Truth & Reconciliation

Central Alberta is a significant historical landscape of the ancestral territories of the Cree, Blackfoot and Métis people. It was a place to meet in peace and trade, hold ceremonies and co-exist. It was an area that marked the crossing of the province from North to South, as well as a place for traders to venture into the mountains in the West, with East of Red Deer marking the largest Métis Settlement West of Red River.
City-Hall-Park-flags-photo credit: rdnewsNOW staff

photo credit: rdnewsNOW staff

The Truth and Reconciliation Commission of Canada (TRC) was established in 2008. Truth and Reconciliation is a process of healing relationships, sharing truths, listening to the knowledge that is being shared, and doing our part to redress past harms. It is taking the time to build and maintain mutually respectful relationships. Truth and Reconciliation is about learning the history and legacy of residential schools, and the many contributions Aboriginal peoples have made, and continue to make to Canadian society.  Indigenous children in Canada were removed from their families for over 100 years and sent to institutions known as residential schools. The Red Deer Industrial School operated from 1893–1919, it was located 5 kilometres west of Red Deer.

Red Deer’s Reconciliation Journey

The City of Red Deer honours the culture, heritage, and contributions of the First Nations, Inuit, and Métis people that have been a part of this landscape long before colonial settlement occurred. We stand with the Indigenous community in remembering the past, and look forward to affirming our relationship and partnership in actioning our local commitment to Truth and Reconciliation.

We recognize with humility that the process of Truth and Reconciliation is one that takes time. We will learn from our mistakes and pursue a mutually respectful relationship. Acknowledging the land on which we live and the truth about the history is an important beginning to this relationship.

Do you have questions about Truth and Reconciliation?

A large part of Truth and Reconciliation is a commitment to respectful learning. Learning is a journey, it doesn’t happen overnight, and sometimes it’s hard to find a place to start. The following resources are provided for those seeking to learn more about Canada’s Indigenous history and our journey toward reconciliation.

Kitchen table conversations with Indigenous Knowledge Keepers

The City of Red Deer is located in an area with a rich history as a cultural meeting place. In an effort to celebrate this multicultural history and to provide an opportunity for Truth and Reconciliation, The City of Red Deer is sharing a series of conversations between local Indigenous Knowledge Keepers and Deirdre Ashenhurst, a Community Facilitator with Community Development.

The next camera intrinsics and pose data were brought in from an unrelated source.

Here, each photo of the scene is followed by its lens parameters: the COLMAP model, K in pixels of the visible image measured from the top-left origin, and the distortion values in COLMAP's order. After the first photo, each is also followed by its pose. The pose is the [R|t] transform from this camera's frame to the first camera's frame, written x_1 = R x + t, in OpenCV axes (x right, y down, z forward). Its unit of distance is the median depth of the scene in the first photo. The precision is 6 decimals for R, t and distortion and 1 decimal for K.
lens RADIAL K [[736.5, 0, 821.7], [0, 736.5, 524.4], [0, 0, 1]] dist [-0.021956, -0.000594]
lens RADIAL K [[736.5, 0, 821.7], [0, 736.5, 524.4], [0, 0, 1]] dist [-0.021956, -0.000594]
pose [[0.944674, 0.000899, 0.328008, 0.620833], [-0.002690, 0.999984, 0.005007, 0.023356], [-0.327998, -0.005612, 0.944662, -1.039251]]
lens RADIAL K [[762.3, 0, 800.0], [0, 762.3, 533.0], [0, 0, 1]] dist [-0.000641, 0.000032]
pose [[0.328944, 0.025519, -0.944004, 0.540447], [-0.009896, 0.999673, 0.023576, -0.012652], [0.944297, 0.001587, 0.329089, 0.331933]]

Remembering the Children Day
June 11

June 11, 2022, is officially proclaimed Remembering the Children Day. For more than a century, residential schools separated aboriginal children from their families and communities. Thousands of those children never returned home, and these actions have contributed to a legacy of trauma for First Nations, Métis, Inuit and non-indigenous people that requires healing, reconciliation and restoration. Today, and every day, we must remember the children. Proclamation from Mayor Johnston recognizing that June 11 shall be known as

Remembering the Children Day Proclamation (pdf)

National Indigenous Peoples Day
June 21

National Indigenous Peoples Day takes place on the summer solstice, June 21. It’s a special occasion to learn more about the rich and diverse cultures, voices, experiences and histories of First Nations, Inuit and Métis peoples.

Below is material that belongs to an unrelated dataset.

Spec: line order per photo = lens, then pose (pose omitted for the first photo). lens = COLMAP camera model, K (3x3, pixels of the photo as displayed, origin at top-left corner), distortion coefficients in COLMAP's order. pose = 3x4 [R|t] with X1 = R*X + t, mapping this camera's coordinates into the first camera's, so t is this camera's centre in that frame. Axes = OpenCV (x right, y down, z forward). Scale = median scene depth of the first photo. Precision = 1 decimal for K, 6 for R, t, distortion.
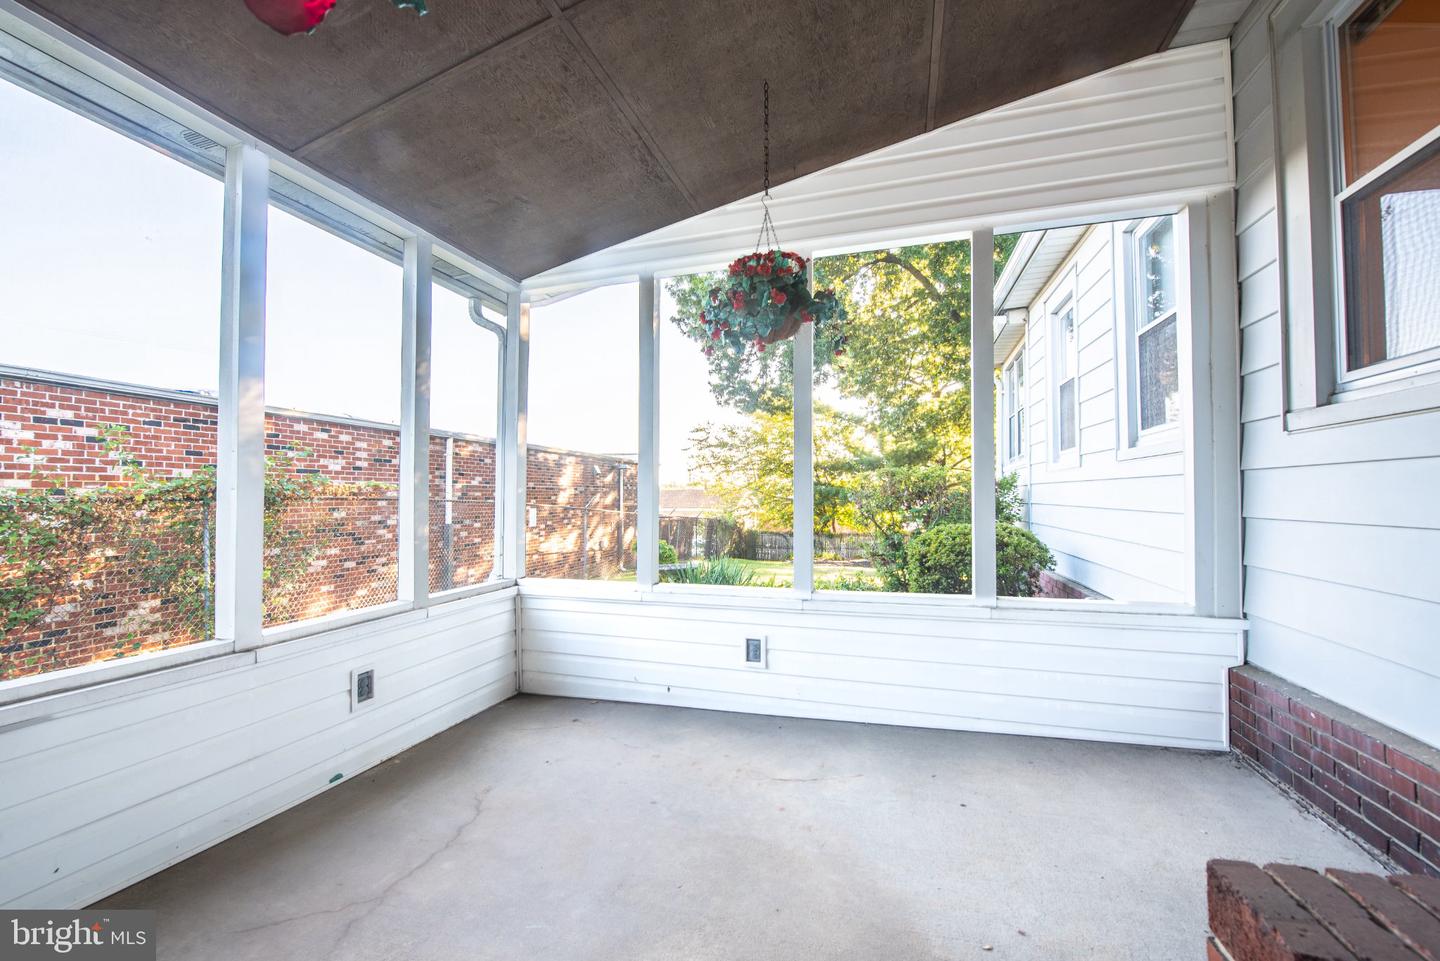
lens RADIAL K [[579.7, 0, 709.0], [0, 579.7, 487.2], [0, 0, 1]] dist [-0.014576, -0.004377]
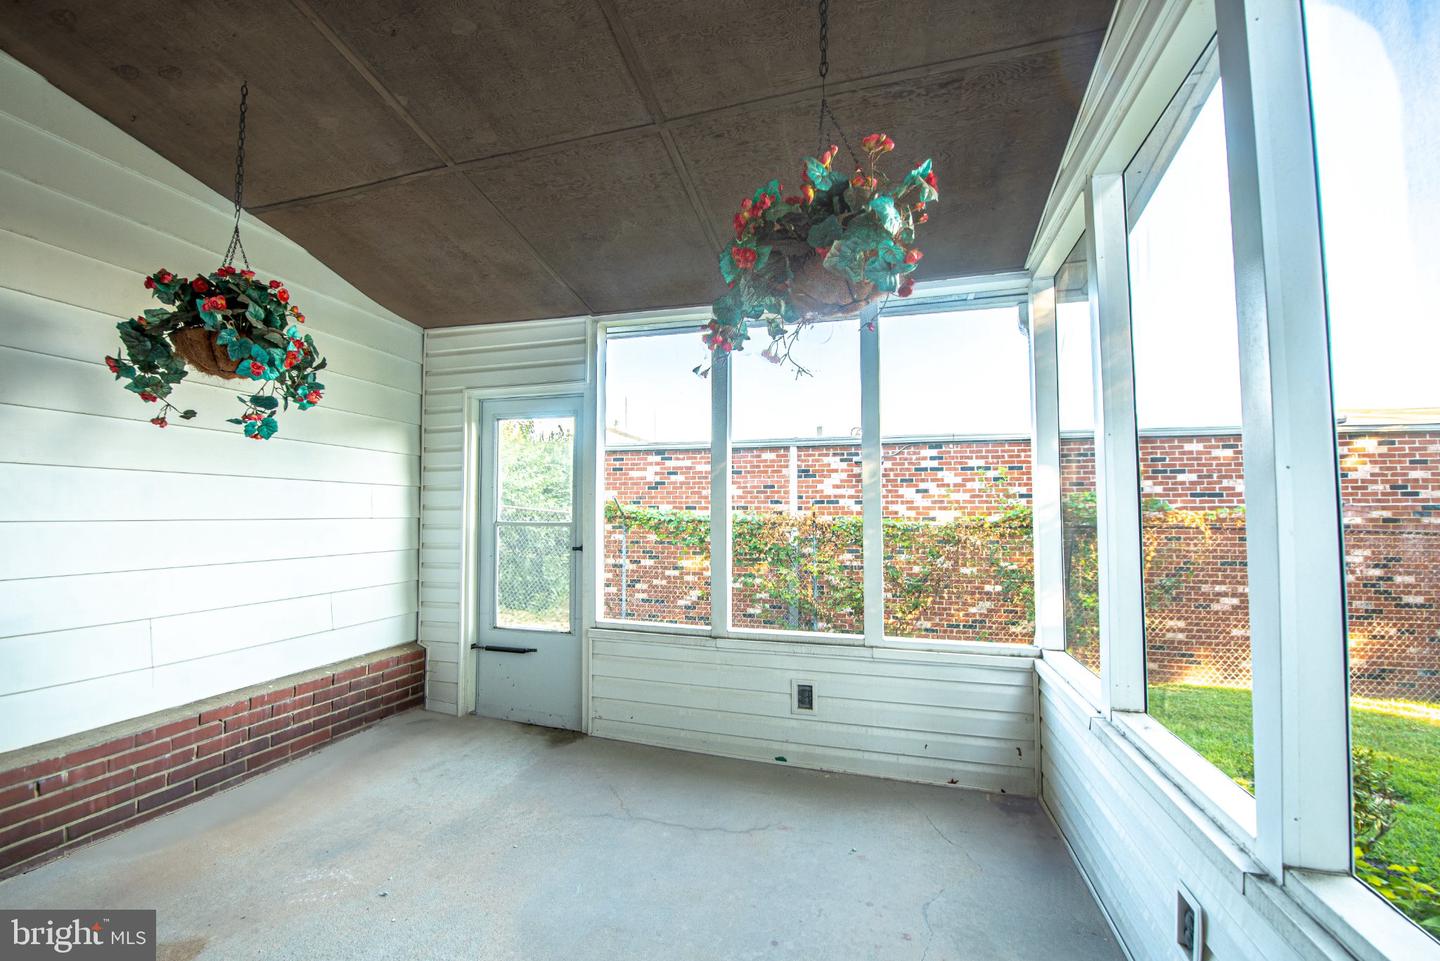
lens RADIAL K [[579.7, 0, 709.0], [0, 579.7, 487.2], [0, 0, 1]] dist [-0.014576, -0.004377]
pose [[0.013033, -0.043997, -0.998947, 0.258863], [0.014046, 0.998941, -0.043814, -0.017160], [0.999816, -0.013460, 0.013638, 0.326209]]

Learning about Indigenous Peoples, places and experiences is a step forward each Canadian can take on the path to reconciliation.

National Day for Truth & Reconciliation
September 30

September 30 is National Day for Truth and Reconciliation and Orange Shirt Day. It is a day that we take time to learn, reflect and acknowledge our history of Residential Schools and the impact it has had on the survivors, families and communities. For more than 100 years, Indigenous children were taken from their homes and sent to Residential Schools; so many never made it back home. Today, we are turning our pages orange and encouraging our community to find ways to observe this day, whether it be through reflection, education or participation in an activity or event.

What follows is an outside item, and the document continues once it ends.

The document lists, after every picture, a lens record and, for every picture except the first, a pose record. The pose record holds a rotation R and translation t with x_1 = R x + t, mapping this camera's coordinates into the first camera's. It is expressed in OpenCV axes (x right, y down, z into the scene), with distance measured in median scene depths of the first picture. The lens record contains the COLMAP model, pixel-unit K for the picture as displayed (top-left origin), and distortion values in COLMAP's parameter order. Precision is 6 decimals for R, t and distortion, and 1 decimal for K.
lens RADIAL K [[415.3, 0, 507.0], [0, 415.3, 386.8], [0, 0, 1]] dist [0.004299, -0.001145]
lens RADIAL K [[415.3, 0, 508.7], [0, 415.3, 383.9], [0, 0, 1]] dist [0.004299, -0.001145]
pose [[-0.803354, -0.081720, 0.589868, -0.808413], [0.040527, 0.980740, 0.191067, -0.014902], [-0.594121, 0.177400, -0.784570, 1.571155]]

Ideas to recognize Truth and Reconciliation Day (pdf)

Orange Shirt Day
September 30

Orange Shirt Day is an Indigenous-led grassroots commemorative day intended to raise awareness of the individual, family, and community inter-generational impacts of residential schools, and to promote the concept of “Every Child Matters”. The orange shirt is a symbol of the stripping away of culture, freedom and self-esteem experienced by Indigenous children over generations.

On September 30, all Canadians are encouraged to wear orange to honour the thousands of Survivors of residential schools.

Where to get an orange shirt:

RD Native Friendship Society

Shining Mountains Living Community Services

Orange Ribbon Campaign

The Orange Ribbon Campaign held in September is intended to engage Red Deer in community reconciliation efforts. Orange ribbons are a symbolic gesture to express solidarity with our Indigenous community and act as an expression of grief for Canada and Red Deer’s residential school history.

Orange ribbons are blessed by a Knowledge Keeper and residents are encouraged to tie the ribbons to trees or plants in a place that is meaningful to them.